Conforme a PF, as irregularidades teriam começado durante a gestão de Queiroz à frente da secretaria responsável. Em comunicado, a corporação ressaltou que o engajamento do deputado na causa animal foi, na verdade, impulsionado pelos contratos fraudulentos, resultando em votos e popularidade.
Questionado pelo g1 Rio, Queiroz se disse contrariado com o vazamento de informações de um inquérito sigiloso que mencionou seu nome, afirmando que tais referências foram feitas “com base em ilações e conjecturas, sem respaldo em fatos ou provas”. O deputado ainda destacou que todos os contratos assinados sob sua gestão foram decorrentes de pregões eletrônicos.
A decisão autorizativa da operação, proferida pelo ministro Flávio Dino do STF, menciona que as fraudes estão vinculadas à empresa Consuvet—Soluções em Saúde Animal. A análise revela que Queiroz ocupava o cargo de secretário em um período crítico, quando as fraudes eram iniciadas em favor da empresa mencionada. A PF constatou que a Consuvet não possuía a estrutura necessária para atender aos contratos assinados, que totalizam quase R$ 200 milhões entre 2021 e 2023, com R$ 35 milhões já pagos.
A Consuvet, originada em julho de 2021 com um capital social de apenas R$ 20 mil e sem filiais, firmou contratos que somam R$ 8,3 milhões com a SEAPPA em após quatro meses de sua criação. O valor total, considerando acordos realizados até 2023, ultrapassa R$ 193 milhões. Os investigadores alegam que aditivos contratuais foram autorizados sem justificativa técnica, elevando significativamente os valores pagos à empresa. Além disso, o patrimônio de Queiroz teria proliferado em aproximadamente 665% durante o mesmo intervalo, segundo os dados apresentados nas declarações à Justiça Eleitoral.
Ainda de acordo com as informações, mesmo após deixar a secretaria para assumir seu cargo como deputado federal, Queiroz continuou vinculado a membros do grupo investigado.

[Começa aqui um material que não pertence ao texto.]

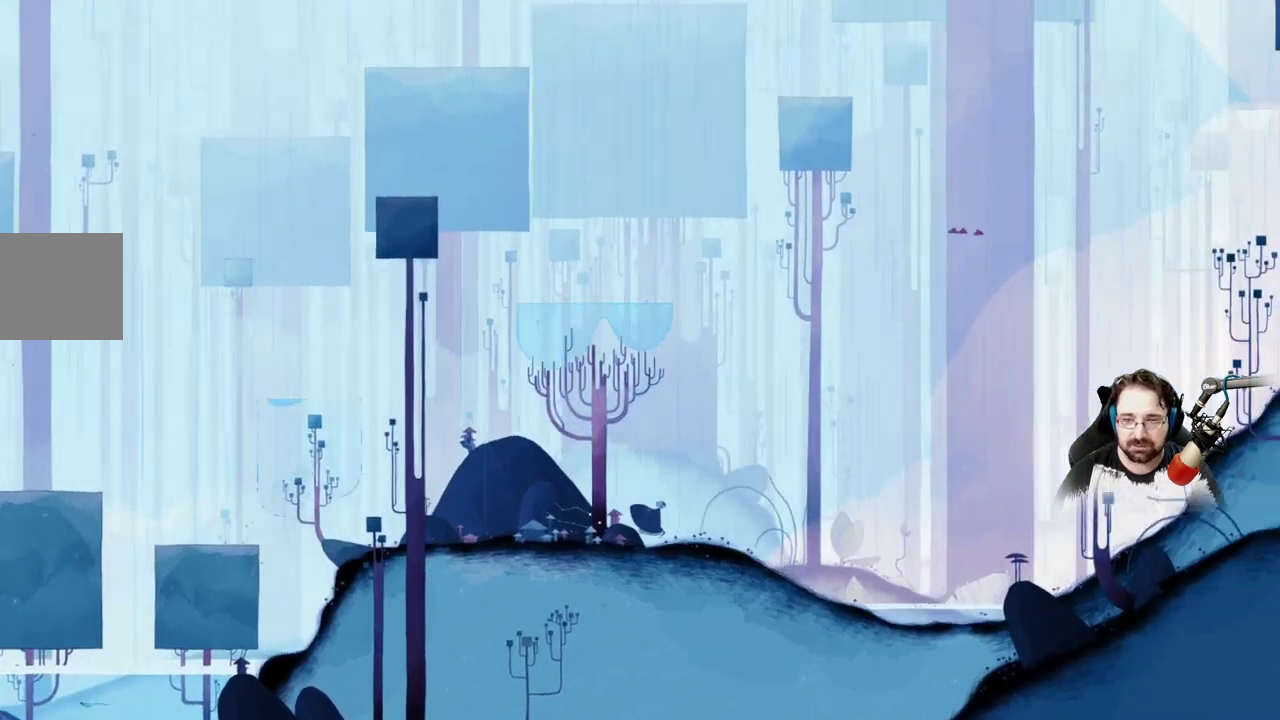
{"buttons": [], "left_stick": "up-right", "right_stick": "center", "events": []}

A PF também levantou questões sobre a Consuvet, que foi criada apenas três meses antes de contratos avalizados em valores bilionários. Indícios de superfaturamento e direcionamento já haviam sido identificados pela Polícia Civil e pelo Ministério Público do Rio. Antônio Emílio Santos, ex-diretor da Secretaria de Agricultura, é apontado como uma figura central da fraude, tendo se tornado sócio da Consuvet após autorizar a licitação.
Na operação desta terça, foram emitidos 12 mandados de busca e apreensão. Marcelo Queiroz foi abordado pela PF no Aeroporto Santos Dumont, em momento de embarque para Brasília, onde teve seu celular confiscado. Os investigadores cumpriram mandados em diversos endereços no Rio de Janeiro e em São Paulo, e no gabinete da secretaria foram encontrados valores em espécie.
Esta investigação, que vem sendo conduzida pela PF, está sob análise do STF devido ao foro privilegiado do deputado. Marcelo Queiroz já exerceu cargos políticos desde 2012, passando pela Câmara Municipal do Rio de Janeiro, secretarias municipais e estaduais, até a atual posição como deputado federal eleito em 2022.
Em resposta a reportagens anteriores, o governo esclareceu que a Consuvet não está operando desde abril de 2024. Enquanto isso, o deputado reclama da exposição de seu nome e reafirma que seus contratos estavam dentro da legalidade, através de processos de pregão eletrônico.
A TV Globo não recebeu resposta da Consuvet sobre as alegações.